_TASK ITEM_
An exact transcription is needed, starting at the line containing "Move the fill" and running through the last line of the records, with every picture left out.

*** MATERIAL PROVIDED Section Begins ***

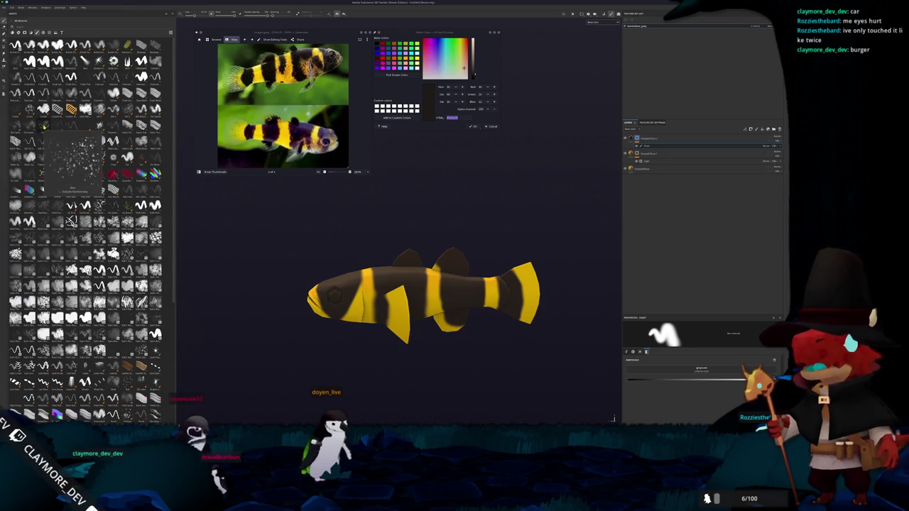
scroll(258, 203, "up", 2)
scroll(279, 292, "up", 3)
left_click_drag(280, 295, 315, 261, "alt")
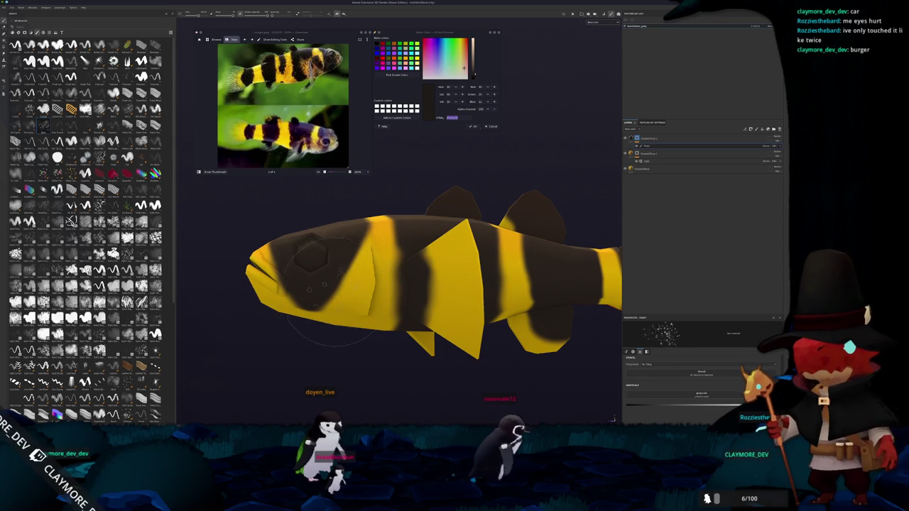
Spray yellow speckles over the dark band behind the head and onto the dorsal fin
mouse_move(310, 256)
left_mouse_down("alt")
mouse_move(335, 311)
mouse_move(401, 269)
mouse_move(394, 249)
mouse_move(373, 235)
mouse_move(423, 293)
left_mouse_up("alt")
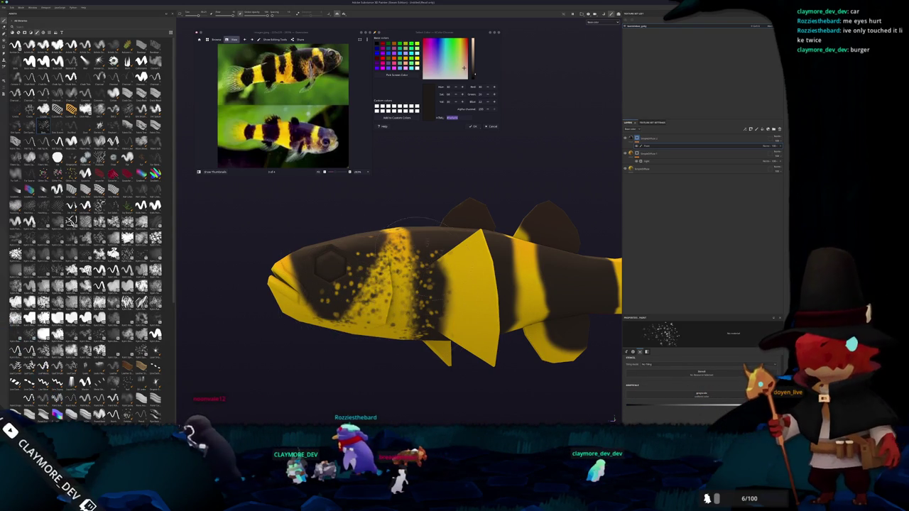
mouse_move(359, 334)
left_mouse_down("alt")
mouse_move(349, 298)
mouse_move(437, 312)
left_mouse_up("alt")
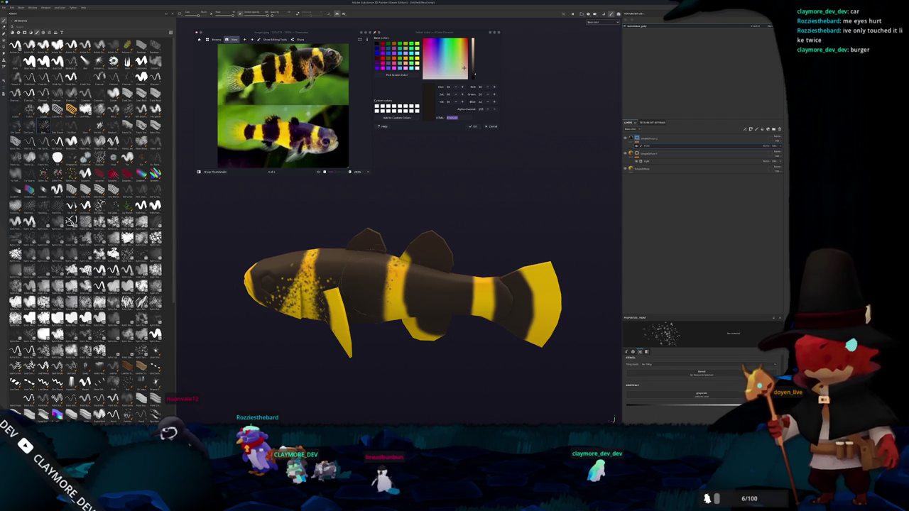
mouse_move(457, 326)
left_mouse_down("alt")
mouse_move(426, 276)
mouse_move(394, 321)
mouse_move(433, 312)
left_mouse_up("alt")
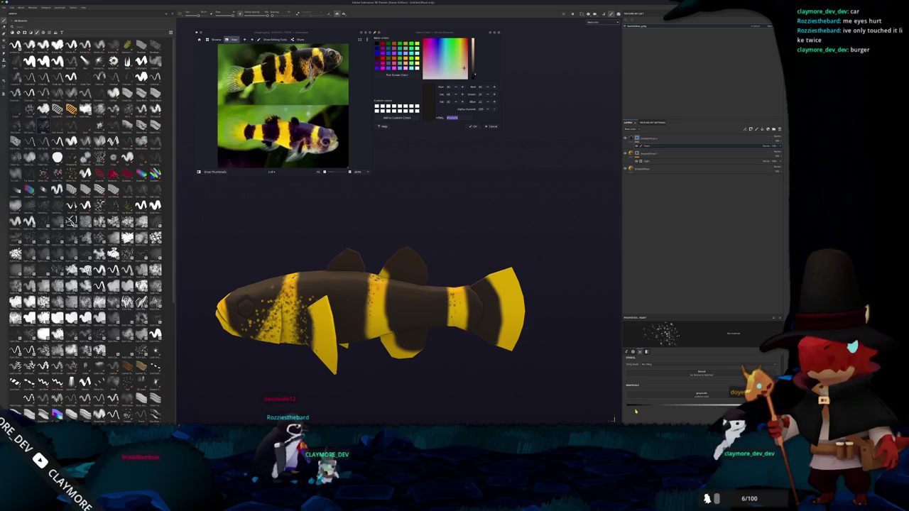
left_click_drag(408, 259, 425, 270)
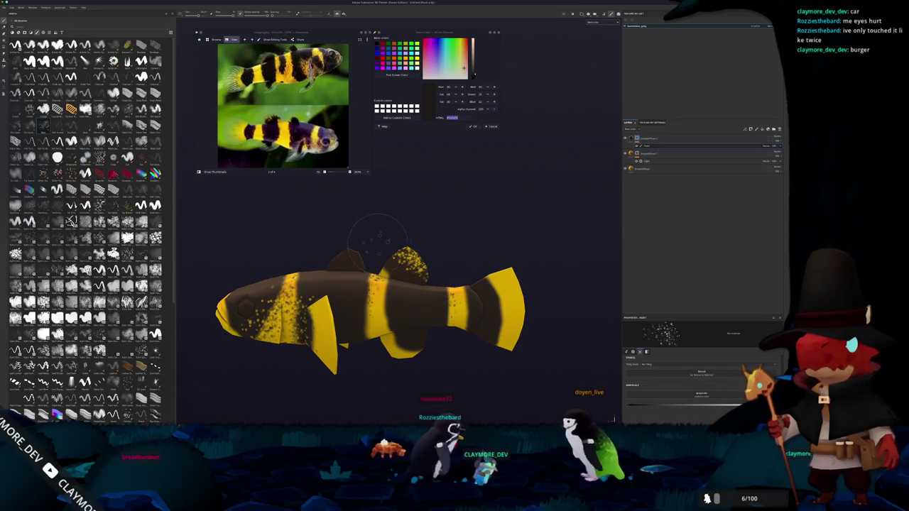
middle_click_drag(377, 238, 411, 244, "alt")
mouse_move(411, 241)
left_mouse_down("alt")
mouse_move(360, 252)
mouse_move(536, 202)
left_mouse_up("alt")
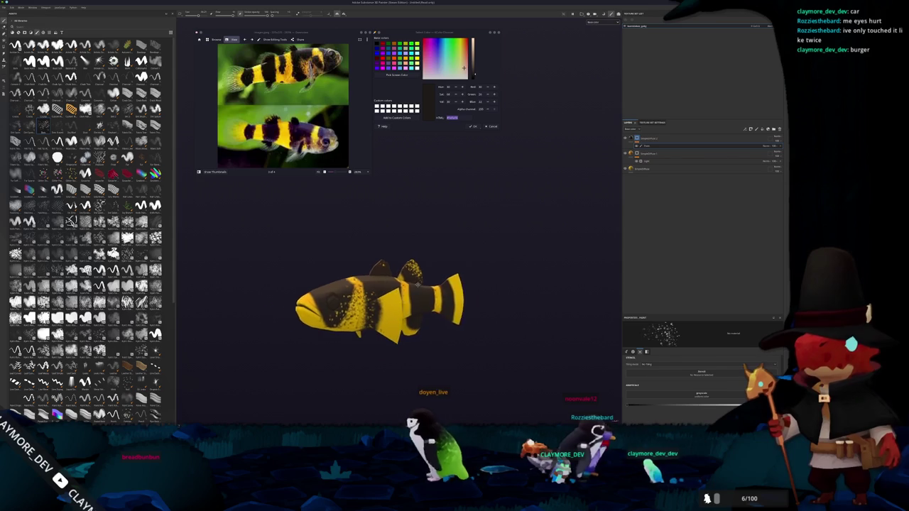
left_click(658, 170)
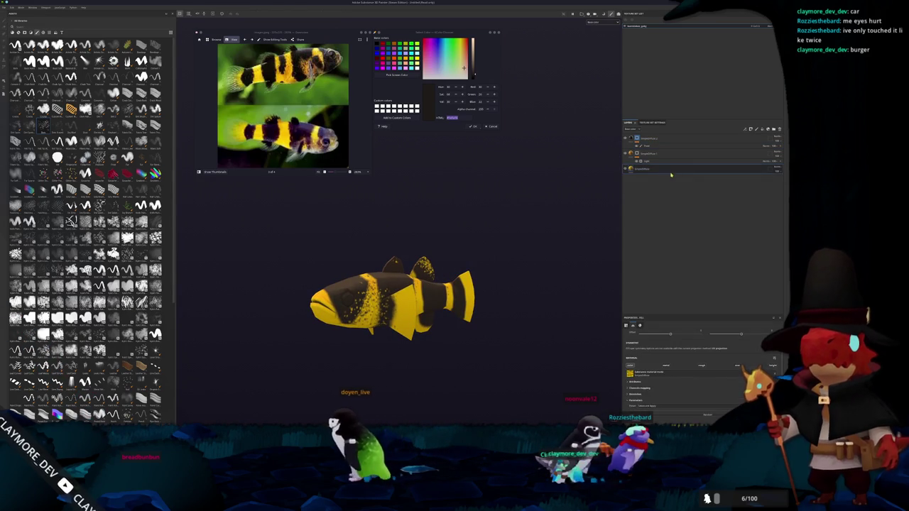
Move the fill layer above the Light group and bring up its base colour
left_click_drag(659, 170, 657, 151)
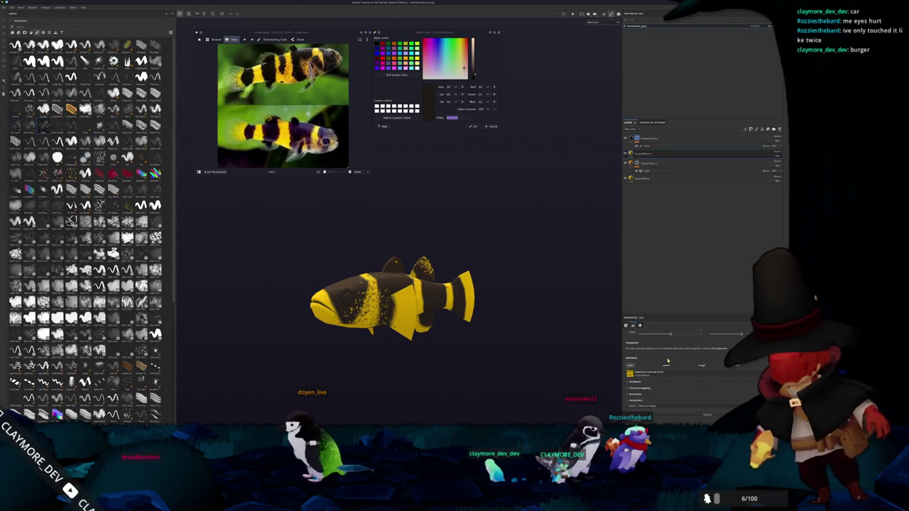
scroll(669, 359, "down", 1)
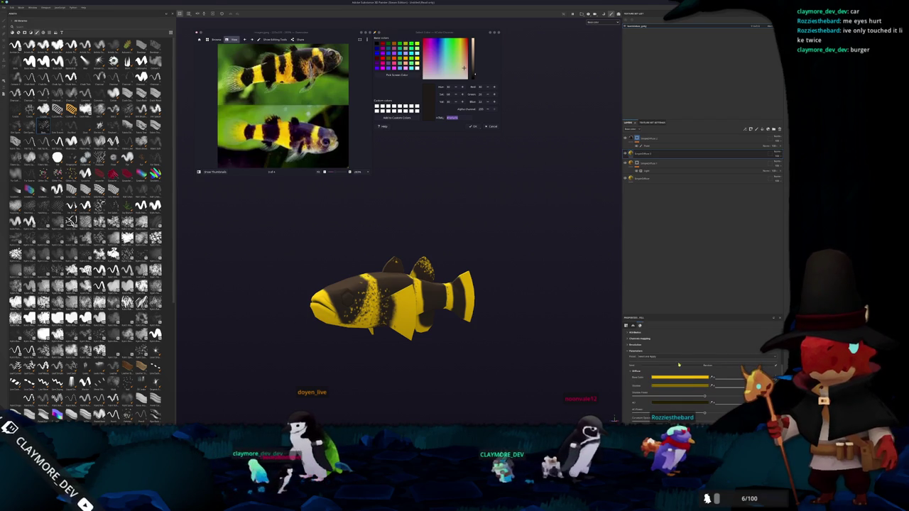
left_click(676, 370)
left_click(672, 335)
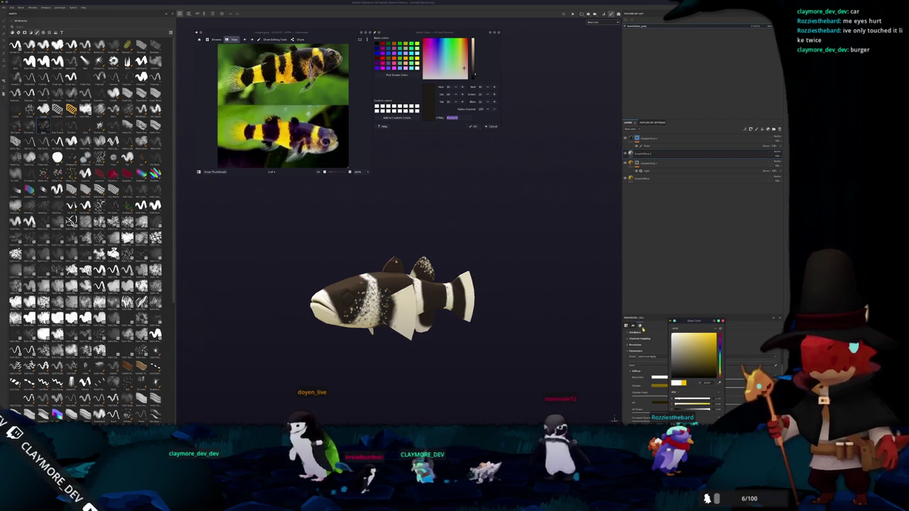
Add a black mask to the fill layer
right_click(637, 153)
key("Escape")
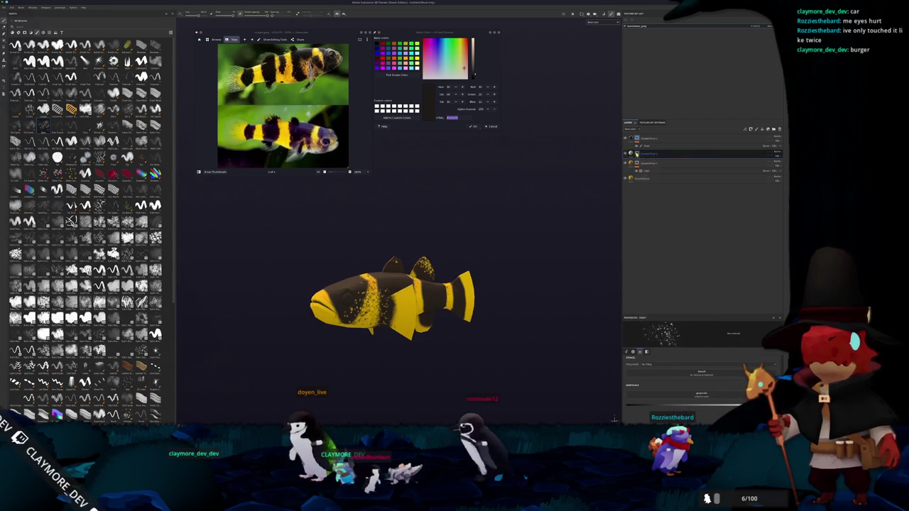
right_click(637, 153)
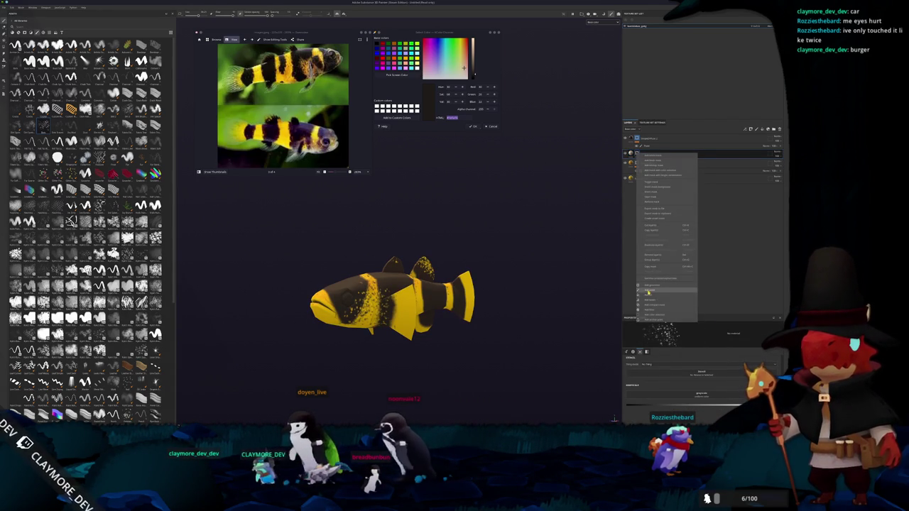
left_click(648, 291)
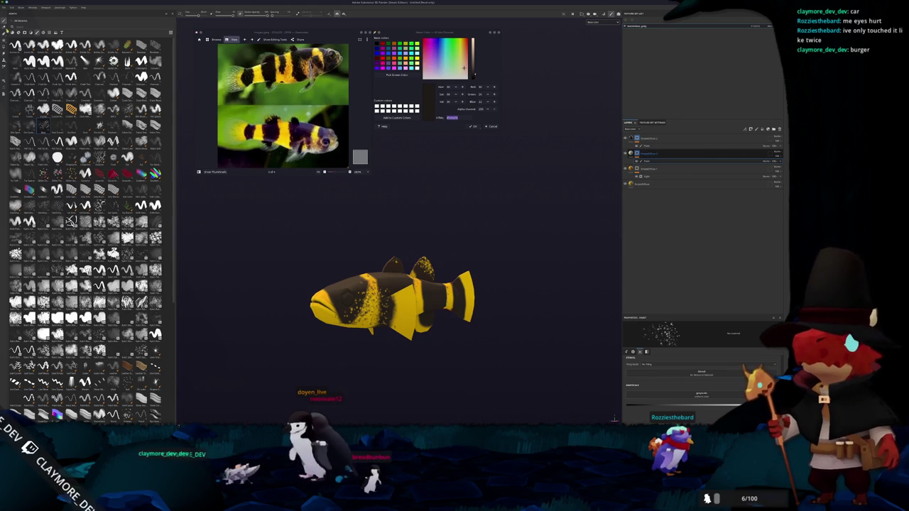
key("4")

*** MATERIAL PROVIDED Section Ends ***

_REPLY_
Move the fill layer above the Light group and bring up its base colour
left_click_drag(659, 170, 657, 151)
scroll(669, 359, "down", 1)
left_click(676, 370)
left_click(672, 335)
Add a black mask to the fill layer
right_click(637, 153)
key("Escape")
right_click(637, 153)
left_click(648, 291)
key("4")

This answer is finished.